DISCUSSION (Source Aon Cat Alert Research)
Hurricane Florence, located approximately 385 miles (615 kilometers) southeast of Wilmington, North Carolina, is currently tracking northwest at 16 mph (26 kph). Data from an Air Force Reserve Hurricane Hunter aircraft along with satellite imagery and various intensity estimates indicate that Florence has weakened instead of strengthening. However, while the hurricane hasn’t strengthened in terms of peak winds, the inner-core and outer wind fields have continued to expand. This has resulted in an overall increase in Florence’s total energy, which will create a significant storm surge event. The upper-level outflow remains impressive and is still expanding except on the southern side.
Florence is moving toward the northwest, and the newest model guidance has come together in much better agreement on the storm moving northwestward around a strong ridge of high pressure located between Bermuda and the U.S. Mid-Atlantic region for the next 48 hours. At that time, Florence is forecast to approach the southern portion of the North Carolina coast, then slow down considerably and turn westward within collapsing steering flow. A very slow westward motion near the coasts of North and South Carolina is expected to continue into Friday and Saturday. There remain some differences in the model track forecasts, and the NHC has made only a slight eastward shift in the forecast track through 36 hours.
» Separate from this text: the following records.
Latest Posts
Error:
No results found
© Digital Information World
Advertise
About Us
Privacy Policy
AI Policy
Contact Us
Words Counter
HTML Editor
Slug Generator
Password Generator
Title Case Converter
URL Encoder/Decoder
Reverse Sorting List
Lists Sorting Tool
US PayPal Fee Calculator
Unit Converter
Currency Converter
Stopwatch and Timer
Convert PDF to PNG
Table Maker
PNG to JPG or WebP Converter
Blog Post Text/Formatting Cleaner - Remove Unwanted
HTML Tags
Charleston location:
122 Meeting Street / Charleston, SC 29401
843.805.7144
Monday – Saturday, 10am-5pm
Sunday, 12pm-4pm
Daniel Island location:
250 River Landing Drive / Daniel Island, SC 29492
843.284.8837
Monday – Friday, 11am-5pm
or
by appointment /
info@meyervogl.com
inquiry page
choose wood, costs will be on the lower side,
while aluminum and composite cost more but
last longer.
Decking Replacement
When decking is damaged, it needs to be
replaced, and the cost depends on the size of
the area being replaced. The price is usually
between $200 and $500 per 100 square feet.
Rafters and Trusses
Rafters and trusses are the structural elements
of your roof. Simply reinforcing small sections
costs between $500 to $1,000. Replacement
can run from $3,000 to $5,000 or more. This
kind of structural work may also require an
At 48 hours and beyond, the NHC did not make any significant changes to the previous track, which still shows Florence moving slowly westward across South Carolina and western North Carolina on Day 4, followed by a slow northward motion up the Appalachian mountain chain on Day 5.
A narrow window of opportunity remains during the next 24 hours for Florence to strengthen a little when the hurricane passes over the warmer sea surface temperatures and deeper warm water (higher upper-ocean heat content) associated with the Gulf Stream. Low vertical wind shear will also be present that could aid in any strengthening process. However, significant strengthening is not anticipated due to Florence’s large and expanding inner-core wind field. By 36 hours and beyond, decreasing ocean heat content along with the slowing forward speed of Florence will likely produce cold upwelling beneath the hurricane, inducing a gradual weakening trend. When Florence moves over the shallow coastal shelf waters in the next 48-72 hours, land interaction and more significant upwelling are anticipated, which should further enhance the weakening process. The NHC intensity forecast remains near the higher statistical guidance through 48 hours, then follows the rest of the model trends after that time.
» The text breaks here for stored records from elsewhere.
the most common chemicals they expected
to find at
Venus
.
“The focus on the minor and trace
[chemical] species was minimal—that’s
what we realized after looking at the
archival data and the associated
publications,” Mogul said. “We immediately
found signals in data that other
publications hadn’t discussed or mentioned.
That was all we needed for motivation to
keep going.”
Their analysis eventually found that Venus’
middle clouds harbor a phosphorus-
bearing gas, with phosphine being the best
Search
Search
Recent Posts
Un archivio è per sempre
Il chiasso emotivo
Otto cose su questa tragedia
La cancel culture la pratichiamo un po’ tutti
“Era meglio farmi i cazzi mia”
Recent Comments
The NHC states that although the maximum winds are expected to weaken a little more, Florence is still expected to remain a dangerous major hurricane as it approaches the coast. The threat to life from storm surge and rainfall will not diminish, and these impacts will cover a large area regardless of exactly where the center of Florence moves.
Key Messages from the National Hurricane Center
1. A life-threatening storm surge is now highly likely along portions of the coastlines of South Carolina and North Carolina, and a Storm Surge Warning is in effect for a portion of this area. All interests in these areas should complete preparations and follow any advice given by local officials.
2. Life-threatening, catastrophic flash flooding and prolonged significant river flooding are likely over portions of the Carolinas and the southern and central Appalachians late this week into early next week, as Florence is expected to slow down as it approaches the coast and moves inland.
3. Damaging hurricane-force winds are likely along portions of the coasts of South Carolina and North Carolina, and a Hurricane Warning is in effect. Strong winds could also spread inland into portions of the Carolinas.
4. Large swells affecting Bermuda, portions of the U.S. East Coast, and the northwestern and central Bahamas will continue this week, resulting in life-threatening surf and rip currents.